3.3. Further Discussion

In Section 2, we provide an explanation of the laser speckle sensing model. In our system, a line-scan camera is adopted to sense the speckle motion. This brings increasing frequency bandwidth. However, one disadvantage of this approach is that a line-scan sensor can only observe speckle motion in one-dimensional format, whereas the speckle vibration is a two-dimensional motion. Usually, the speckle image vibration direction is not perfectly consistent with the line sensor array. Here, the experiment was conducted to investigate the performance of audio signal recovery using our algorithm when the speckle did not move along the line sensor. For comparison, the performance of the cross-correlation algorithm was also investigated.

To obtain dynamic speckle patterns with different vibration directions, the speaker playing an audio signal with a frequency of 100 Hz was fixed on a rotation stage. By changing the angle of the rotation stage, we could control the vibration direction of the captured 2D speckle patterns. Figure 13 shows the trajectories of the captured 2D dynamic speckle patterns with different rotation angles. The image shift directions could be estimated from the trajectories, which were expressed as the absolute value of the angle (acute angle) between the speckle motion direction and the horizontal direction.

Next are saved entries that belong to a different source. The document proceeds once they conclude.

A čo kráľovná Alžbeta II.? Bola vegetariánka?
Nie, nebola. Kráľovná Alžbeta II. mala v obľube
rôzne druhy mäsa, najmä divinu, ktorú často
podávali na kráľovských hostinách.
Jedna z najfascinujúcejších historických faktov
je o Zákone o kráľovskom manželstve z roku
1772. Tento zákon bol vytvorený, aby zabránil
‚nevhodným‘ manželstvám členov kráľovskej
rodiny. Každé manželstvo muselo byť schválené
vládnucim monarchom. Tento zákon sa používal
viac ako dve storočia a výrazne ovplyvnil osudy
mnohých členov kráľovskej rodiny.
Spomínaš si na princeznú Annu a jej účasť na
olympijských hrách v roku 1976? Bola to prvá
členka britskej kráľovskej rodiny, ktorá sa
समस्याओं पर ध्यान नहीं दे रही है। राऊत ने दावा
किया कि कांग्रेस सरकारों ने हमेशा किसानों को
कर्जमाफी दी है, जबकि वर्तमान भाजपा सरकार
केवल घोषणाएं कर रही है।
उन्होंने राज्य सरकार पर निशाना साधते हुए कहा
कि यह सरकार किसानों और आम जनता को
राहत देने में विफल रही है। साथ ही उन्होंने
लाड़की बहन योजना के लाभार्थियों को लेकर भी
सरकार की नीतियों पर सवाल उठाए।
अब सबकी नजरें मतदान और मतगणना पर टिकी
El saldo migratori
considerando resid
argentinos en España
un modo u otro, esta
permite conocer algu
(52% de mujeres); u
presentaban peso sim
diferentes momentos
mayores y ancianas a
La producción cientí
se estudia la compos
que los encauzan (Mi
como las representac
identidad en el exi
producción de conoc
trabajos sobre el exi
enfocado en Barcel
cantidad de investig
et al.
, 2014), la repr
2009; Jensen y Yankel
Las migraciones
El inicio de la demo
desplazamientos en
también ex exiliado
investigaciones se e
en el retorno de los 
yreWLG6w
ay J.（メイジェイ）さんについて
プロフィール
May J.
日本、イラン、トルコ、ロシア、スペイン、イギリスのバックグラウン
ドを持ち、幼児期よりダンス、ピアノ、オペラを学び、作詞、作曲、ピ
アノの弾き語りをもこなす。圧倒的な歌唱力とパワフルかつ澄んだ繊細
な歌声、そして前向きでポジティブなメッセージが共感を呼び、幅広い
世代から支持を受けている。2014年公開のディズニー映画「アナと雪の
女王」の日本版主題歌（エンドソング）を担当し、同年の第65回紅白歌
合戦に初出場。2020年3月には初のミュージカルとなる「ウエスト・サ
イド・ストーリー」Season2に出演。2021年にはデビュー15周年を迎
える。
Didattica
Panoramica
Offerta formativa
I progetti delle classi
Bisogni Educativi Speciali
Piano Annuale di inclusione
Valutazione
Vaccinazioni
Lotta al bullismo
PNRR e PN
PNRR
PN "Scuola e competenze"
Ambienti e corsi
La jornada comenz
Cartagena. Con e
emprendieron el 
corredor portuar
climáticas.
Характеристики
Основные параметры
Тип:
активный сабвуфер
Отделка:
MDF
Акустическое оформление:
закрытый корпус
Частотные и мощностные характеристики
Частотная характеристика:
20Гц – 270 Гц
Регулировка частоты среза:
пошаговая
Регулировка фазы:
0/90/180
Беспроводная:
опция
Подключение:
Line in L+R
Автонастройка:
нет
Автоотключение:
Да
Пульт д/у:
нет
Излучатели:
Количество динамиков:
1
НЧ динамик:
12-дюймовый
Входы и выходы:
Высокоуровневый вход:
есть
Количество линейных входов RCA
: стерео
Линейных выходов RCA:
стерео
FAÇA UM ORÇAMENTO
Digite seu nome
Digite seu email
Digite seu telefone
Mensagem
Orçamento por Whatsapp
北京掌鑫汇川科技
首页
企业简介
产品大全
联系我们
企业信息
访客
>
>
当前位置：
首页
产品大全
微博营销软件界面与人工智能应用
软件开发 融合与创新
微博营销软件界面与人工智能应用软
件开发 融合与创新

Table 1. Relationship between rotation stage angle and the 2D image shift angle.

Stage angle (°)	60	75	90	105	120	135	150
2D image shift angle (°)	6.6577	23.7615	34.2741	49.9582	60.7933	72.3964	82.8111

and Figure 14 show the relationship between stage angles and the 2D image shift directions. From the result, we can see that, when the stage angle was 60°, the image shift direction was almost consistent with the line-scan sensor’s direction. As the angle of the rotation stage increased, the image shift direction also changed linearly. When the stage angle was 150°, the 2D image shift direction was almost orthogonal to the line sensor array.

Next, the camera was switched to line-scan mode to conduct audio signal recovering tests. The captured speckle images were analyzed both with our algorithm and the cross-correlation algorithm to restore the audio signal. Figure 15 shows the SNR results of both algorithms with different situations. Figure 16 shows the waveform of the restored signal. From the results, we can see that, when the angle between the 2D image movement direction and the line sensor was small, both algorithms performed well and restored the audio signal with high quality, as shown in Figure 16a,d. As the angle increased, the cross-correlation algorithm could not give stable results. The SNR dropped rapidly, and the restored waveform was distorted, as shown in Figure 16e. On the other hand, our algorithm showed a better result than the cross-correlation method. As shown in Figure 16b, when the image shift angle was 49.9582°, our algorithm still calculated the shift amount in the horizontal direction correctly and restored the information of the audio signal with high quality. When the image shift direction was orthogonal to the line sensor’s direction, neither algorithm could restore the audio signal, as shown in Figure 16c,f. The experiment results showed that our algorithm had stronger robustness for the disadvantage that the line sensor can only observe the speckle movement in one dimension. Even when the speckle motion direction was not consistent with line sensor array, our algorithm could still restore high-quality audio signals within a certain range by calculating the horizontal motion component.

4. Conclusions

In this manuscript, we proposed a fast motion estimation of a 1D laser speckle image and showed its application on a real time audio signal detection system. The major contribution of our work is the fast displacement estimation algorithm for 1D speckle images. Owing to this, the proposed system can achieve a 20k Hz real time sampling speed. Experimental results presented the capabilities of the proposed system for extraction of high frequency audio signals and human voice. The high speed, real time sampling system discussed in the manuscript has broad application prospects, such as voice signal acquisition and high frequency vibration monitoring of industrial equipment.